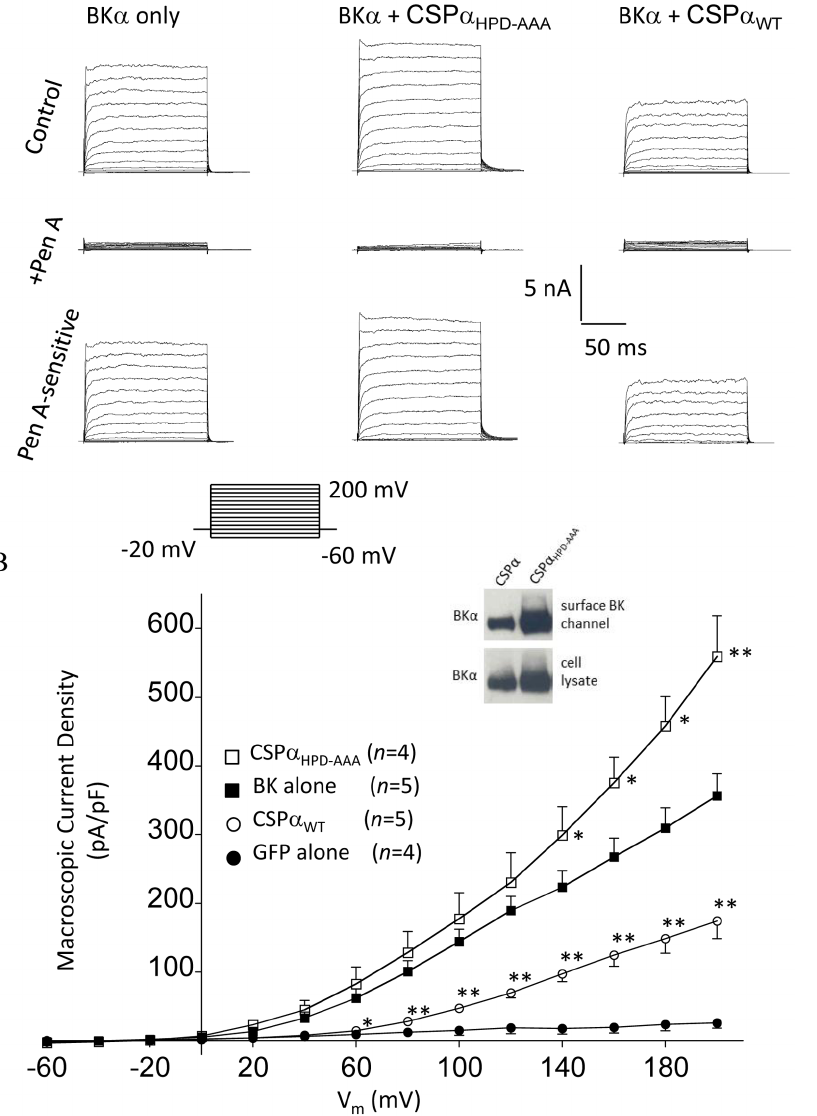
Figure 6. CSP a co-expression alters BK channel whole cell current density in transiently transfected CAD cells. (A) Representative recordings of single CAD cells voltage clamped as depicted in the protocol using the whole-cell configuration of the patch clamp technique. The left- hand column displays macroscopic BK channel currents recorded from CAD cells transiently-transfected with BK a subunits alone. The middle and right-hand columns display BK currents recorded from cells co-transfected either a CSP a mutant (i.e. CSP a HPD-AAA ) or wild-type CSP a , respectively. Recordings were done 40–48 hours post-transfection. In all three conditions, whole cell currents were largely inhibited following addition of penitrem-A (100 nM). Penitrem-A sensitive currents, obtained by digital subtraction, are displayed in the bottom row of traces. The vertical and horizontal scale bars shown apply to all current tracings. The current-voltage plot shown in panel B quantifies the average penitrem A-sensitive peak currents observed under each transfection condition and highlights the significant differences in current density magnitude found between CAD cells transiently-transfected with BK a subunits alone, and those co-transfected with either WT or a mutant form of CSP a (Dunnett post-hoc ANOVA, one- way Vs BK channel alone; *p , 0.05, **p , 0.01). Inset shows BK channel expression in CAD cells transiently co-transfected with 0.75 m g cDNA encoding either CSP a or CSP a HPD-AAA. For detection of surface expressed BK channel, transfected CAD cells were labeled for 30 min at 4 u C with bath applied Biotin, as described in the methods. Following lysis, 1 mg of soluble protein lysate was subjected to overnight streptavidin pull-down at 4 u C. Proteins isolated by streptavidin pull down (top panel) and 30 m g of soluble cellular lysate (bottom panel) were analyzed by Western Blot with an anti-BK a subunit antibody. Data is representative of 3 similar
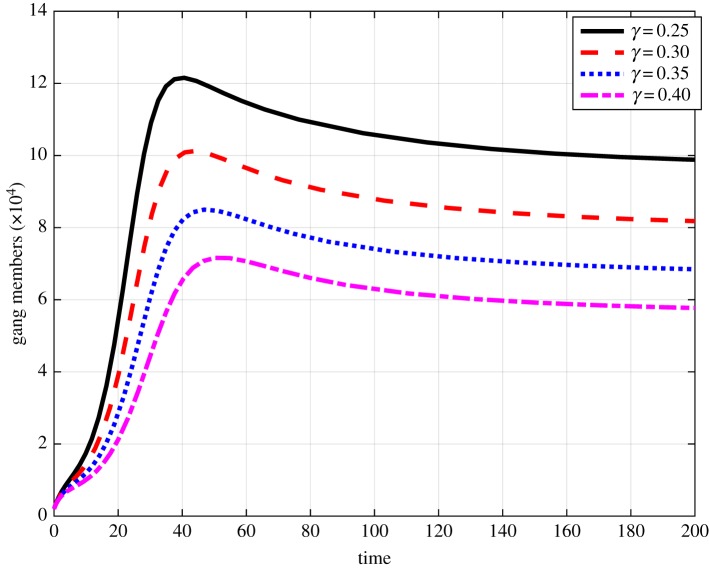
Impact ofvarying of γ on the prevalence of gang members where the time is in months.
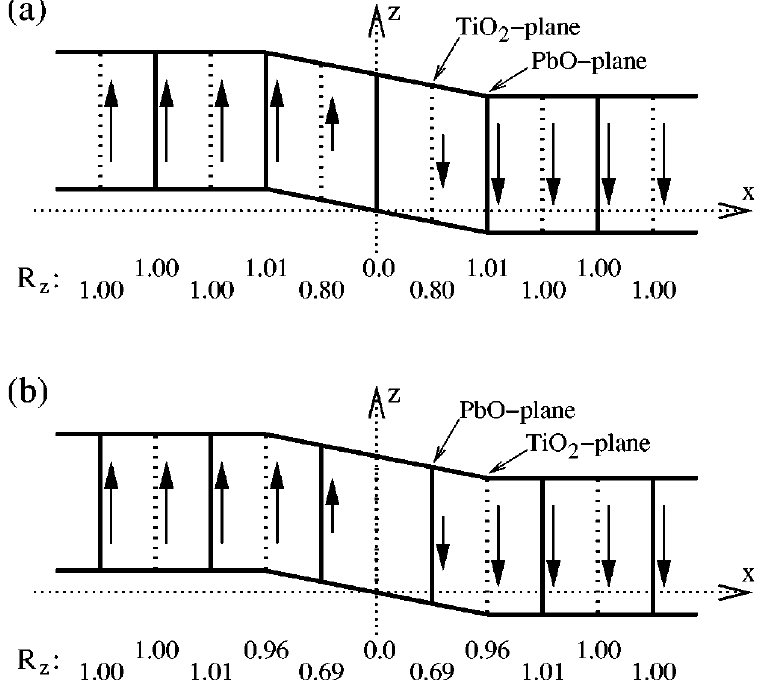
Figure 18. Change of polarization across the ( a ) Pb-centered and ( b ) Ti-centered 180° domain wall. R z denotes the ferroelectric distortion of each lattice plane in the z direction, in units of the distortion associated with the bulk spontaneous polarization. (Reprinted with permission from [173]; Copyright 2002 by the American Physical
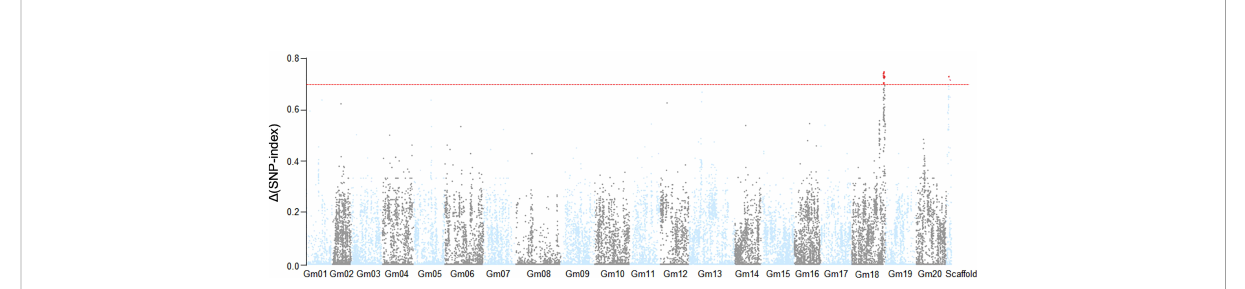
FIGURE 2 Identi fi cation of fl owering time loci through SNP-index analysis. The result of SNP-index association analysis. The red lines show the threshold of D (SNP- index), which is represented by the top 5% of the permutation test. A larger value of D (SNP- index) indicates a stronger level of association. Under a threshold of 0.6964, two SNP markers on Gm18 and scaffold_32 signi fi cantly associated with the fl owering time trait.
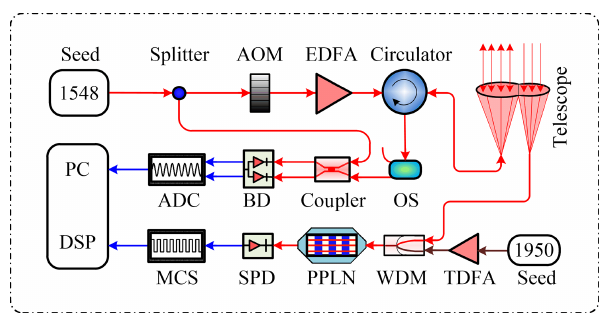
Figure 1. The diagram of the integrated lidar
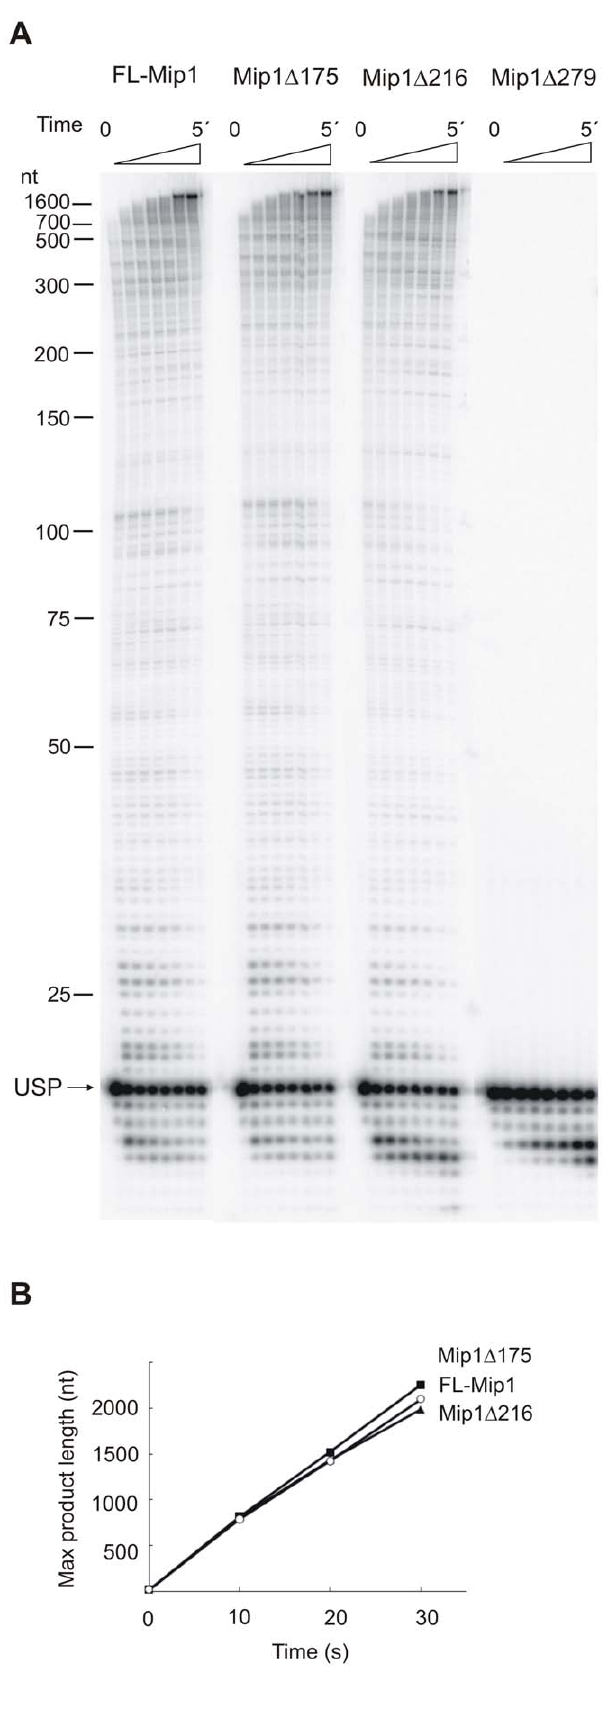
Figure 3. DNA polymerase activity of Mip1 and C-terminal deletion mutants. DNA polymerase activity was measured using 40 nM DNA polymerase, 4 nM M13 circular ssDNA singly primed with radiolabeled USP primer and 100 m M dNTP. The reaction was carried out at 30 u C and stopped after 0 s, 10 s, 20 s, 30 s, 45 s, 1 min, 2 min and 5 min with equal volume of 80% deionized formamide, 25 mM EDTA. A. Reaction products were resolved on 8% denaturating polyacrylamide gel. The position of 17 nt USP is marked with an arrow. B. Maximum product length was determined using the DNA marker as a standard and plotted against time. FL-Mip1 – empty circle, Mip1 D 175 – filled square, Mip1 D 216 – filled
======
Please print the entire listing again exactly, minus its images.

EXERCISE OUTPUT –
Figure 6. CSP a co-expression alters BK channel whole cell current density in transiently transfected CAD cells. (A) Representative recordings of single CAD cells voltage clamped as depicted in the protocol using the whole-cell configuration of the patch clamp technique. The left- hand column displays macroscopic BK channel currents recorded from CAD cells transiently-transfected with BK a subunits alone. The middle and right-hand columns display BK currents recorded from cells co-transfected either a CSP a mutant (i.e. CSP a HPD-AAA ) or wild-type CSP a , respectively. Recordings were done 40–48 hours post-transfection. In all three conditions, whole cell currents were largely inhibited following addition of penitrem-A (100 nM). Penitrem-A sensitive currents, obtained by digital subtraction, are displayed in the bottom row of traces. The vertical and horizontal scale bars shown apply to all current tracings. The current-voltage plot shown in panel B quantifies the average penitrem A-sensitive peak currents observed under each transfection condition and highlights the significant differences in current density magnitude found between CAD cells transiently-transfected with BK a subunits alone, and those co-transfected with either WT or a mutant form of CSP a (Dunnett post-hoc ANOVA, one- way Vs BK channel alone; *p , 0.05, **p , 0.01). Inset shows BK channel expression in CAD cells transiently co-transfected with 0.75 m g cDNA encoding either CSP a or CSP a HPD-AAA. For detection of surface expressed BK channel, transfected CAD cells were labeled for 30 min at 4 u C with bath applied Biotin, as described in the methods. Following lysis, 1 mg of soluble protein lysate was subjected to overnight streptavidin pull-down at 4 u C. Proteins isolated by streptavidin pull down (top panel) and 30 m g of soluble cellular lysate (bottom panel) were analyzed by Western Blot with an anti-BK a subunit antibody. Data is representative of 3 similar
Impact ofvarying of γ on the prevalence of gang members where the time is in months.
Figure 18. Change of polarization across the ( a ) Pb-centered and ( b ) Ti-centered 180° domain wall. R z denotes the ferroelectric distortion of each lattice plane in the z direction, in units of the distortion associated with the bulk spontaneous polarization. (Reprinted with permission from [173]; Copyright 2002 by the American Physical
FIGURE 2 Identi fi cation of fl owering time loci through SNP-index analysis. The result of SNP-index association analysis. The red lines show the threshold of D (SNP- index), which is represented by the top 5% of the permutation test. A larger value of D (SNP- index) indicates a stronger level of association. Under a threshold of 0.6964, two SNP markers on Gm18 and scaffold_32 signi fi cantly associated with the fl owering time trait.
Figure 1. The diagram of the integrated lidar
Figure 3. DNA polymerase activity of Mip1 and C-terminal deletion mutants. DNA polymerase activity was measured using 40 nM DNA polymerase, 4 nM M13 circular ssDNA singly primed with radiolabeled USP primer and 100 m M dNTP. The reaction was carried out at 30 u C and stopped after 0 s, 10 s, 20 s, 30 s, 45 s, 1 min, 2 min and 5 min with equal volume of 80% deionized formamide, 25 mM EDTA. A. Reaction products were resolved on 8% denaturating polyacrylamide gel. The position of 17 nt USP is marked with an arrow. B. Maximum product length was determined using the DNA marker as a standard and plotted against time. FL-Mip1 – empty circle, Mip1 D 175 – filled square, Mip1 D 216 – filled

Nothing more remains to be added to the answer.